◆ Aim of the exercise ◆
Starting at the line that contains "analysis of unremarkable", return every line down to the end of the records below, exactly as written.

◆ Saved data entries ◆
==*==
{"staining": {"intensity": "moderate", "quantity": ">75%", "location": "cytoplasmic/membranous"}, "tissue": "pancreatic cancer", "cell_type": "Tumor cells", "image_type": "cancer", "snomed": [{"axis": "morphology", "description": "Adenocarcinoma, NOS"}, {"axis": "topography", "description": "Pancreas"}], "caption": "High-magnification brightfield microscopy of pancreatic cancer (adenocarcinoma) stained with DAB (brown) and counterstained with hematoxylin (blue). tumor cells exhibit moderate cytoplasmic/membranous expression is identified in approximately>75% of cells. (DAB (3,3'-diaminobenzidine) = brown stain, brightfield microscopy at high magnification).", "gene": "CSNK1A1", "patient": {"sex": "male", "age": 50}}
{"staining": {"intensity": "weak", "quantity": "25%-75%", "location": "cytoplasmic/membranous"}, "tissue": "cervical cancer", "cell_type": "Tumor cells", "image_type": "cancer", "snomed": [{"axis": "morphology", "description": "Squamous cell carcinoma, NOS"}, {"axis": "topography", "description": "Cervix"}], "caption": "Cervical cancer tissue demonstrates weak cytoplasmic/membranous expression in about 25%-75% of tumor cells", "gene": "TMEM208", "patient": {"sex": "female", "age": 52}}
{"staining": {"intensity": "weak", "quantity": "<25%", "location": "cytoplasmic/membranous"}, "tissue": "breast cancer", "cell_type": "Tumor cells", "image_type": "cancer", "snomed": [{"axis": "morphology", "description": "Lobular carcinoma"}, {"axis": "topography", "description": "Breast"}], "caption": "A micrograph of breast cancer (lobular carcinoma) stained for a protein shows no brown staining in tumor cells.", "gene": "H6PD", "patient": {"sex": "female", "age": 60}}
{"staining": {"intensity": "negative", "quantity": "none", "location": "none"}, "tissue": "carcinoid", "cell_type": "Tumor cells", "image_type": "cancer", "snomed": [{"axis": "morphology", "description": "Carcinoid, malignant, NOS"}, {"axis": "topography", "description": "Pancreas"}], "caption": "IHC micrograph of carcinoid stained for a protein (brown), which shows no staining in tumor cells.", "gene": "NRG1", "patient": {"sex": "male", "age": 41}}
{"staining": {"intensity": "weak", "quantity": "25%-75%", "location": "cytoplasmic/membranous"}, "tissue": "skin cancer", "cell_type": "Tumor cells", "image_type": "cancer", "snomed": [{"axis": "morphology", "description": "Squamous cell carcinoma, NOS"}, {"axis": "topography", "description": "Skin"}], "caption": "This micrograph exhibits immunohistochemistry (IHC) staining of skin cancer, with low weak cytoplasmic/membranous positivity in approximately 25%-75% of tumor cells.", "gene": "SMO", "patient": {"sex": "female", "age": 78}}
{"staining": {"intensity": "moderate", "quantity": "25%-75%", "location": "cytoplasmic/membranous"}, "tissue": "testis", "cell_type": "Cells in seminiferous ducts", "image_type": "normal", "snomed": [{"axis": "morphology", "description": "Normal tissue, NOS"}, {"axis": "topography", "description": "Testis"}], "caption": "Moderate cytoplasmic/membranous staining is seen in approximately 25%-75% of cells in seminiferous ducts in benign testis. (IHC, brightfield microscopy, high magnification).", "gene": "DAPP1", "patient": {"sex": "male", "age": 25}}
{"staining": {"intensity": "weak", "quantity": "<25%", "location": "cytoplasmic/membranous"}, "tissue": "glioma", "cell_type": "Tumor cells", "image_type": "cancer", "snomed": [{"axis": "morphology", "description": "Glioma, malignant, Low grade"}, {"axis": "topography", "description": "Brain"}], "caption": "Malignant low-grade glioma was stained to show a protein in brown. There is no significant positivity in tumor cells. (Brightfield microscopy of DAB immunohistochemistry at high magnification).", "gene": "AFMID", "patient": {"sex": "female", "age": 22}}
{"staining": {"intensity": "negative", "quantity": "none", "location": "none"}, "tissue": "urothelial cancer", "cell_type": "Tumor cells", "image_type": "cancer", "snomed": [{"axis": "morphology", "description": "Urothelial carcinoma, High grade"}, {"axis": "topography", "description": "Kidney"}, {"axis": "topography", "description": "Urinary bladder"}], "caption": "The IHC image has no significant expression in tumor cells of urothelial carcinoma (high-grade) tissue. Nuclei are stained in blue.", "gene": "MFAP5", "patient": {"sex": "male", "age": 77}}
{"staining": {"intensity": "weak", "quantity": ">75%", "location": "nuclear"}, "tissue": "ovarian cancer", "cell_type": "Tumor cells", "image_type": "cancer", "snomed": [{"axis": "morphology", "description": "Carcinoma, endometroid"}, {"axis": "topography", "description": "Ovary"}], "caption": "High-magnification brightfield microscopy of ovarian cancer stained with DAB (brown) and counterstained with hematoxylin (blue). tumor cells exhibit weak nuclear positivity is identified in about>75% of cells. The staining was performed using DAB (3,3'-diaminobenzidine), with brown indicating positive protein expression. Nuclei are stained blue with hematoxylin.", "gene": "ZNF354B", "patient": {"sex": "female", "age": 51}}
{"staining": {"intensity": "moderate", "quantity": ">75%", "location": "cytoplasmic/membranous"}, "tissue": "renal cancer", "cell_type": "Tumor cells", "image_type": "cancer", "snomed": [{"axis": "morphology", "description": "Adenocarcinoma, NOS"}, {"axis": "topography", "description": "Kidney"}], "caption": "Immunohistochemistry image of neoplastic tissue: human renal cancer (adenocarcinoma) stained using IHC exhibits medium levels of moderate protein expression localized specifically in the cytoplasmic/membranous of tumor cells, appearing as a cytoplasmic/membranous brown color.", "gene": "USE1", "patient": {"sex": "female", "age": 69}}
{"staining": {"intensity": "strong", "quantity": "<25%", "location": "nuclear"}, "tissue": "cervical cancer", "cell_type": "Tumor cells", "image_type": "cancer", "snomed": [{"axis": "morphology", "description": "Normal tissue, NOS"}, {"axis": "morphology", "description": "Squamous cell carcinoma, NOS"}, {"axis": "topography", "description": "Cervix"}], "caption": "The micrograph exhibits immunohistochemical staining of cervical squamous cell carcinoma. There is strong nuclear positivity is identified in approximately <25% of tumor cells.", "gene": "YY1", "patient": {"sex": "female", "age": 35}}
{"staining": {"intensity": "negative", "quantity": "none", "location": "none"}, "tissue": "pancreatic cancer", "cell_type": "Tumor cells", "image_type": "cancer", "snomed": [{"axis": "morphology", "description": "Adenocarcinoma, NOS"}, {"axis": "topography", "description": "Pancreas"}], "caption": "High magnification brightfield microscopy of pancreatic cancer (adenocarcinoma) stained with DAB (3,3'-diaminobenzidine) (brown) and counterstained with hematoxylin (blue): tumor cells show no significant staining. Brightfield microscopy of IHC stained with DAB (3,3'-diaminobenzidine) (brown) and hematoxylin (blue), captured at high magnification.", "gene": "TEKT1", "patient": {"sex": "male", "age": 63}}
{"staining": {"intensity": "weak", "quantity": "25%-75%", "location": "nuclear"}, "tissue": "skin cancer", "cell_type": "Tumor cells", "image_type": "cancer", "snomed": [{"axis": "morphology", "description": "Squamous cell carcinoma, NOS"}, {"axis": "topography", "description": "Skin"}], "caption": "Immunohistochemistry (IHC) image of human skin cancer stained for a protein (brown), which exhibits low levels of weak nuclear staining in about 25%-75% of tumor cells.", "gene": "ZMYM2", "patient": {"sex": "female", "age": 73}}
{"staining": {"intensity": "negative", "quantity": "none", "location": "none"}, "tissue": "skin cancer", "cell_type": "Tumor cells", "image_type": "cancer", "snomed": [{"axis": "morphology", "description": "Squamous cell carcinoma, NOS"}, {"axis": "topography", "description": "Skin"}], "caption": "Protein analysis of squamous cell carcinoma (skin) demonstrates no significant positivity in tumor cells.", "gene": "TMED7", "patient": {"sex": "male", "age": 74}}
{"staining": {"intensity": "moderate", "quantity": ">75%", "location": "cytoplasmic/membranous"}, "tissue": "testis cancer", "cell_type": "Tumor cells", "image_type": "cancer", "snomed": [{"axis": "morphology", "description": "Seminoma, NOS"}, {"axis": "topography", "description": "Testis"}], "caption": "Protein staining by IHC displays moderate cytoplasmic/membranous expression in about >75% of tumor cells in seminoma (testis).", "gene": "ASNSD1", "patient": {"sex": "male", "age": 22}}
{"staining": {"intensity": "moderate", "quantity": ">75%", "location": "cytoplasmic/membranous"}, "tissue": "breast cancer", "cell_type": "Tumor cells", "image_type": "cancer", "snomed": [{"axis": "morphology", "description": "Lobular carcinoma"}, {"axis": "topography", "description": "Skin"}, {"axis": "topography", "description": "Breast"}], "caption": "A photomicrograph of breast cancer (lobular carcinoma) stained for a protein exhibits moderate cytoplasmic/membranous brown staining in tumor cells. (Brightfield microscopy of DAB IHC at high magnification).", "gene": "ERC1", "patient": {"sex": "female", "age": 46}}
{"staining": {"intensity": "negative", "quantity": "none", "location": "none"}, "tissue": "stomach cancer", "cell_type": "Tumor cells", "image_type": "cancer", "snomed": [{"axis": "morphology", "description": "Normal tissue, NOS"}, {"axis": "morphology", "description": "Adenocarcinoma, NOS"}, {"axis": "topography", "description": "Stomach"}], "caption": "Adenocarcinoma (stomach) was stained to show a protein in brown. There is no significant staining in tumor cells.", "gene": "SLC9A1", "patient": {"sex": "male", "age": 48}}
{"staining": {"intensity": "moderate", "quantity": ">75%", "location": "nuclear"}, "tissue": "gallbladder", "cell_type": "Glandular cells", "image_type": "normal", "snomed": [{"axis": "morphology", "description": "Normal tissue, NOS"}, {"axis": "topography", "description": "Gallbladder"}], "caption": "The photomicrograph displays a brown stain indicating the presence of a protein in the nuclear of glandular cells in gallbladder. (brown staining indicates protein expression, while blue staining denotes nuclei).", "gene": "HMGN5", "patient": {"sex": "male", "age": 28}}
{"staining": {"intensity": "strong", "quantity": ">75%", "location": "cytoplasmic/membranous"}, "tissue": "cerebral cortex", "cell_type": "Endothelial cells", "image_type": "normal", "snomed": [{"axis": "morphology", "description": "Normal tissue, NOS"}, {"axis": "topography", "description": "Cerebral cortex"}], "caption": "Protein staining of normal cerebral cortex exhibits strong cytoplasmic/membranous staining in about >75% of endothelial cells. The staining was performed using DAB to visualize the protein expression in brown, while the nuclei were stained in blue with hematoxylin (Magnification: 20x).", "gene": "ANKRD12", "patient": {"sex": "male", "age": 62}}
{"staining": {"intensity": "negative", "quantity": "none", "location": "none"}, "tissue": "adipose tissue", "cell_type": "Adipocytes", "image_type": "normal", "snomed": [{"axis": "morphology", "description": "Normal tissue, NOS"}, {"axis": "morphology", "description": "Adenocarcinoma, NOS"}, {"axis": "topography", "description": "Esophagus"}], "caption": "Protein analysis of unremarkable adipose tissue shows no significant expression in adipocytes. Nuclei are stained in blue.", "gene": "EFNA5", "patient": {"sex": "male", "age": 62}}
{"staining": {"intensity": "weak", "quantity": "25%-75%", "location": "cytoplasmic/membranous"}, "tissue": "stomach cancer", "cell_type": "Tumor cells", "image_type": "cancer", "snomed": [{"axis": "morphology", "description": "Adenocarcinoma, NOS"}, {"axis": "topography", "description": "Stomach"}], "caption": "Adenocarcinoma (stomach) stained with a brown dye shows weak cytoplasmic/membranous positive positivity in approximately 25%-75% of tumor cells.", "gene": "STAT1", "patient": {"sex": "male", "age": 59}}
==*==
◆ Written answer ◆
{"staining": {"intensity": "negative", "quantity": "none", "location": "none"}, "tissue": "adipose tissue", "cell_type": "Adipocytes", "image_type": "normal", "snomed": [{"axis": "morphology", "description": "Normal tissue, NOS"}, {"axis": "morphology", "description": "Adenocarcinoma, NOS"}, {"axis": "topography", "description": "Esophagus"}], "caption": "Protein analysis of unremarkable adipose tissue shows no significant expression in adipocytes. Nuclei are stained in blue.", "gene": "EFNA5", "patient": {"sex": "male", "age": 62}}
{"staining": {"intensity": "weak", "quantity": "25%-75%", "location": "cytoplasmic/membranous"}, "tissue": "stomach cancer", "cell_type": "Tumor cells", "image_type": "cancer", "snomed": [{"axis": "morphology", "description": "Adenocarcinoma, NOS"}, {"axis": "topography", "description": "Stomach"}], "caption": "Adenocarcinoma (stomach) stained with a brown dye shows weak cytoplasmic/membranous positive positivity in approximately 25%-75% of tumor cells.", "gene": "STAT1", "patient": {"sex": "male", "age": 59}}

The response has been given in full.